Bugsy2, certainly some of the things you describe ring bells with me, particularly your DS's need to be in control of situations and activities.

As far as "imagination" goes, my DS1 has always had "imagination" in the sense that he could do things like pretend there were two fairies on the Christmas tree talking to each other. However on an NAS course I attended recently, the presenter said (and all the parents in the room agreed) that what our children tend to lack is SOCIAL imagination. E.g. my DS2, who is two, has done things like spontaneously put his teddy in the cot and put his blanket on and say night-night to teddy. DS1, aged two, would NEVER have done that. IMO this all goes to the question of empathy and being able to put yourself in someone else's shoes. However all is not lost as DS1 is rather self-consciously "learning" this at the moment - so now if DS2 is upset, DS1 insists on giving him a hug, because he has learnt that "that's what you do when people are upset"!

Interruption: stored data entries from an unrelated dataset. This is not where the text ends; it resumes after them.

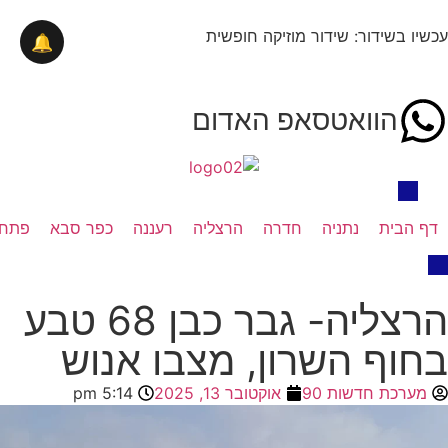
עכשיו בשידור: שידור מוזיקה חופשית
🔔
הוואטסאפ האדום
דף הבית
נתניה
חדרה
הרצליה
רעננה
כפר סבא
פתח 
הרצליה- גבר כבן 68 טבע
בחוף השרון, מצבו אנוש
מערכת חדשות 90
אוקטובר 13, 2025
5:14 pm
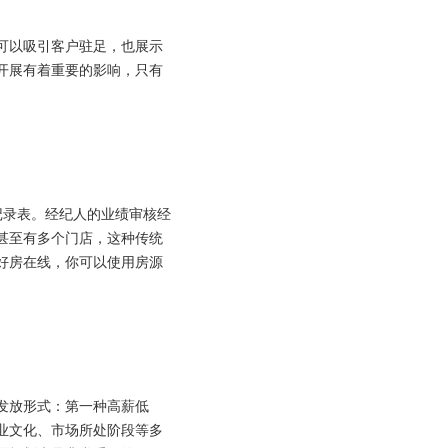
可以吸引客户驻足，也展示
开展有着重要的影响，只有
记录表
。
经纪人的业绩审核经
甚至有多个门店，这种传统
好房在线，你可以使用房源
发放形式：第一种高薪低
业文化、市场所处阶段等多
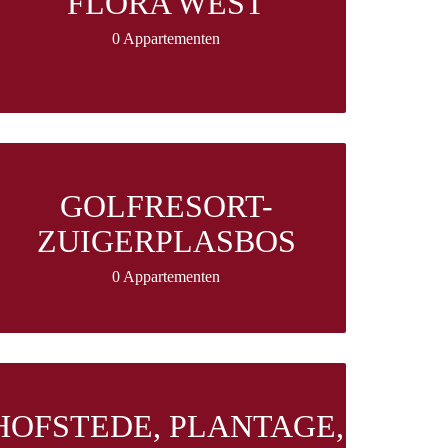
FLORA WEST
0 Appartementen
GOLFRESORT-
ZUIGERPLASBOS
0 Appartementen
HOFSTEDE, PLANTAGE,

My DS1 is very "rule-based" and finds it easier to interact with adults, or with one other child, because it's easier to "discern the rules".

Anyway, I do think it would be a good idea to take up the referral to the paediatrician and take it from there. Good luck.

jmb1964 · 26/03/2004 17:37

Yes, roisin, it is me - glad you found them useful. I have since discovered that they deliver free within Edinburgh, which is even better.
'nest' consultant - infertility expert perhaps?

Bugsy2 · 30/03/2004 11:37

Thank you all so much for your advice. Sometimes when we have a few relatively easy days, I think I am barking mad to be having him assessed. I know that his totally unsympathetic father thinks it is my weak parenting skills that are entirely to blame.
Very, very interested to read jmb's comments as I do have concerns about how my ds could cope with a reception class, where he had to sit down for longer periods of time and I can't begin to imagine how he would cope with eating his lunch at a table with other children.
Not sure how long I will have to wait to see the next consultant but I know we have already been referred.
Really do appreciate all your input, thank you.